TASK INSTRUCTIONS:
Edit the lines below by changing "scientific name" to "species name" and keeping everything else the same. Leave the pictures out of your answer.

* START SUPPLIED RECORDS *

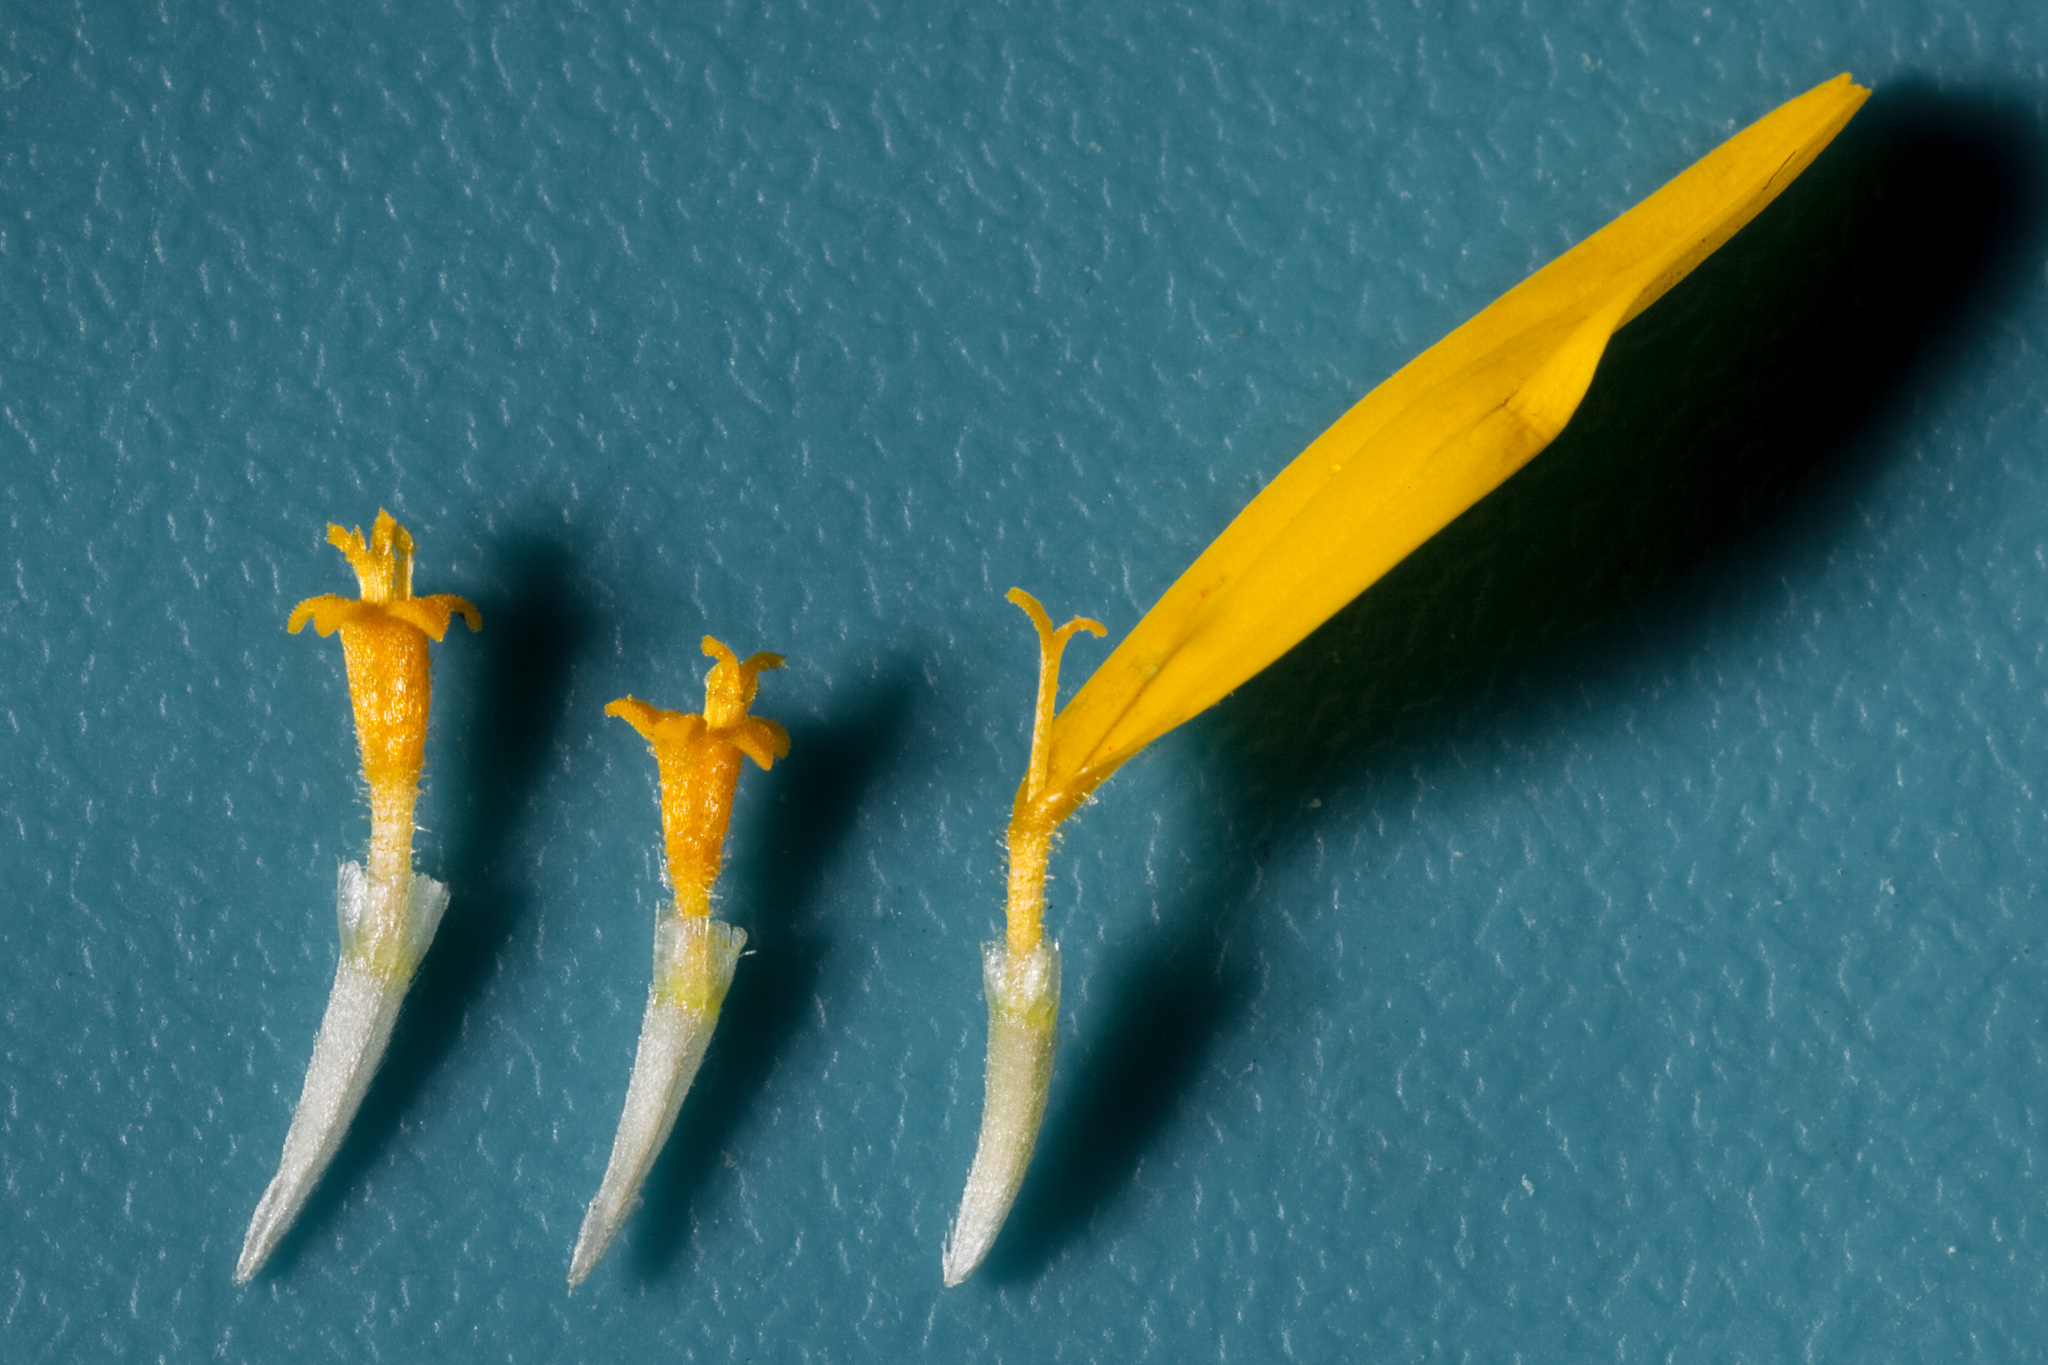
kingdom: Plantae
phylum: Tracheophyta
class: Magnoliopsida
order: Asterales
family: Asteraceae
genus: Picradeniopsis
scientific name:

* END SUPPLIED RECORDS *

RESULT OF THIS EXERCISE:
kingdom: Plantae
phylum: Tracheophyta
class: Magnoliopsida
order: Asterales
family: Asteraceae
genus: Picradeniopsis
species name:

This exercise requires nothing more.